Какой-то солдат наскочил на наши санки. Думала, что упадет вместе с лошадью к нам в санки. Но на счастье, удержался, свернул в сторону, поехал между деревьями, поодаль дороги. Кто-то отчаянно закричал, это солдат наскочил на дерево, лошадь споткнулась на брошенное кем-то седло, и солдат упал. Лошадь одна бежала дальше. Наша лошадь привыкла идти за санками, а тут на повороте дороги наш обоз пересекла конница и наша лошадь, не находя санок, за которыми шла все время, остановилась. Не помогли крики и кнут. Стоять было опасно, так как на нас могли наехать, пришлось выскочить из саней и отвести лошадь в сторону.

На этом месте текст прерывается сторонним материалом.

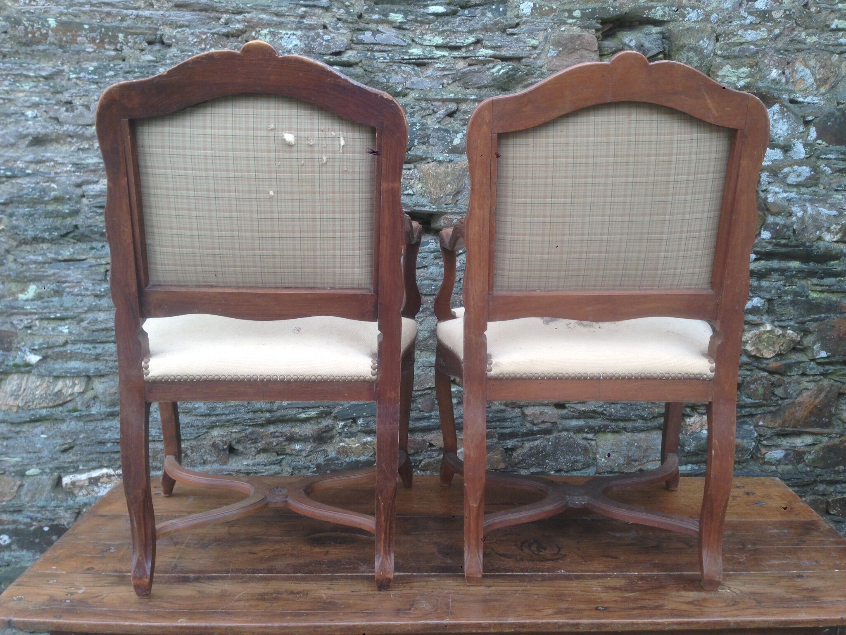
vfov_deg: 42.9
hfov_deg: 55.4
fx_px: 807
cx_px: 423
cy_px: 318
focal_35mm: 33
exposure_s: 1/169
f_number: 2.4
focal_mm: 4.12
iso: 50
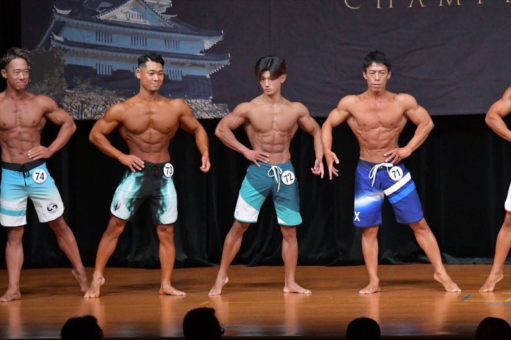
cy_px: 170
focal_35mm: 255
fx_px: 3618
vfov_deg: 5.4
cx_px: 256
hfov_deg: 8.1
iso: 5000
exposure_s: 1/400
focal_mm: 170
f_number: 5.6
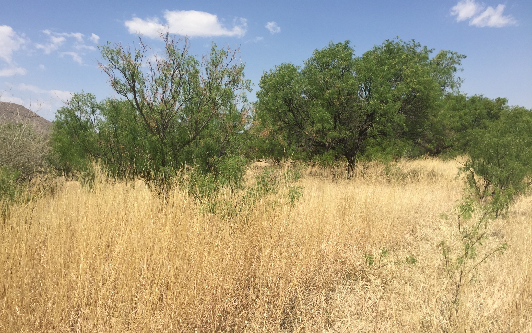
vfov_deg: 40.6
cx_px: 264
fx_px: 449
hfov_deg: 61.2
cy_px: 173
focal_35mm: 31
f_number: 2.2
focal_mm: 4.15
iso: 32
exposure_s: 1/2825
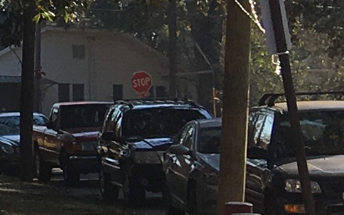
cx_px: -569
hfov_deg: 8.3
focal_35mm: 226
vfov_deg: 5.8
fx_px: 2120
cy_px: -73
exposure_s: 1/855
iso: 25
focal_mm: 4.15
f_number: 2.2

Муж схватил лошадь под узду, а я и князь бежали рядом. Как нас тогда никто не задавил, не знаю. Наше счастье, что конница проехала и редели беженские обозы. Мы бежали, таща за собой лошадь, прося проезжающих привязать ее к санкам. Но все были глухи к нашим просьбам. Все ехали с испуганными лицами, занятые своими мыслями.
Перед нами менялись санки, люди, а мы, не имея сил бежать, стояли в стороне и с ужасом прислушивались к тревожным свисткам польского штурмового батальона.
Последние обозы беженцев проезжают мимо нас, а мы молча стоим. Каждый из нас понимает ужас нашего положения. Мы уже не просим, чтобы нас взяли, чтобы позволили привязать нашу лошадь к санкам. Безнадежно!